Chambers USA describes Mark as “great — he is super smart, super responsive and very easy to work with, always giving practical advice.” Chambers notes his “vast knowledge and strong business acumen,” “pragmatic” approach and a way of “condensing complicated issues into plain language that is easy to understand.” In profiling his work, The National Law Journal cited descriptions of Mark as “exceedingly smart in an understated way,” and emphasized his “legal talent and lack of pretension.”
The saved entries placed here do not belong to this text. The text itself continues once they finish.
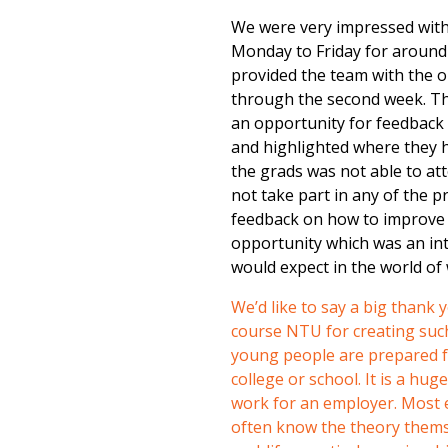
We were very impressed with
Monday to Friday for around 
provided the team with the 
through the second week. Thi
an opportunity for feedback 
and highlighted where they h
the grads was not able to a
not take part in any of the 
feedback on how to improve t
opportunity which was an int
would expect in the world of
We’d like to say a big thank
course NTU for creating such 
young people are prepared fo
college or school. It is a hug
work for an employer. Most e
often know the theory themse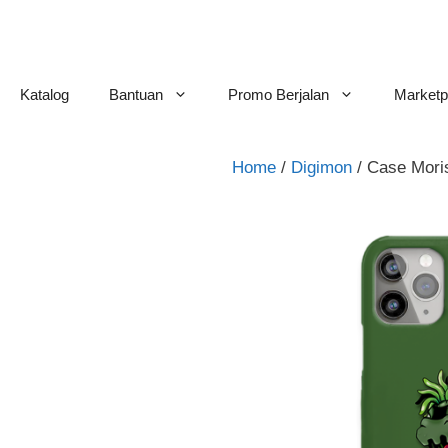
Skip
to
content
Katalog
Bantuan
Promo Berjalan
Marketp
Home
/
Digimon
/ Case Mor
Mark has substantial experience representing clients in complex matters related to the False Claims Act, securities and commodities regulation, antitrust, trade secret theft, export controls and other regulatory issues. Mark also advises clients in evaluating and mitigating compliance risks and is deeply involved in the Firm’s Japan practice.
Prior to joining Kirkland, Mark served for a decade at the U.S. Department of Justice. Mark worked in senior leadership and supervisory roles at the U.S. Attorney’s Office in Chicago, including as Chief of Appeals, Deputy Chief of Financial Crimes and Special Prosecutions, head of the Medicare Fraud Task Force, Criminal Health Care Fraud Coordinator, Food and Drug Administration Coordinator and Child Exploitation Crimes Coordinator. He tried numerous complex fraud and other cases before juries and briefed or edited more than 100 appeals before the U.S. Court of Appeals for the Seventh Circuit.
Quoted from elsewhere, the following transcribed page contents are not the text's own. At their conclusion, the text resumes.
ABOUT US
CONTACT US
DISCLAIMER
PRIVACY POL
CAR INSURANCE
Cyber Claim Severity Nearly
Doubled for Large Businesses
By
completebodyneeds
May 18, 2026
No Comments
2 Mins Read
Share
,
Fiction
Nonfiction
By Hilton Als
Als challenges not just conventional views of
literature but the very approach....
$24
Mark’s international and national security experience included deploying to Baghdad for a year to help lead civilian Rule of Law efforts throughout Iraq. Later, as Special Attorney to the Attorney General, he prosecuted a former CIA officer for willfully disclosing the identity of a covert officer in violation of the Intelligence Identities Protection Act, the second such case in U.S. history and one described by the then-CIA Director as “an important victory for our Agency, for our Intelligence Community, and for our country.”
Mark also taught for five years as adjunct faculty at the University of Chicago Law School. After law school, he clerked for the Honorable Diarmuid F. O’Scannlain at the U.S. Court of Appeals for the Ninth Circuit. Prior to studying law, Mark worked as a management consultant at The Boston Consulting Group, Inc., and on the staff of the late U.S. Senator Richard G. Lugar.
Mark graduated magna cum laude from Harvard Law School, where he was an editor of the Harvard Law Review; Oxford University, where he was a Marshall Scholar; and Indiana University, as a Wells Scholar.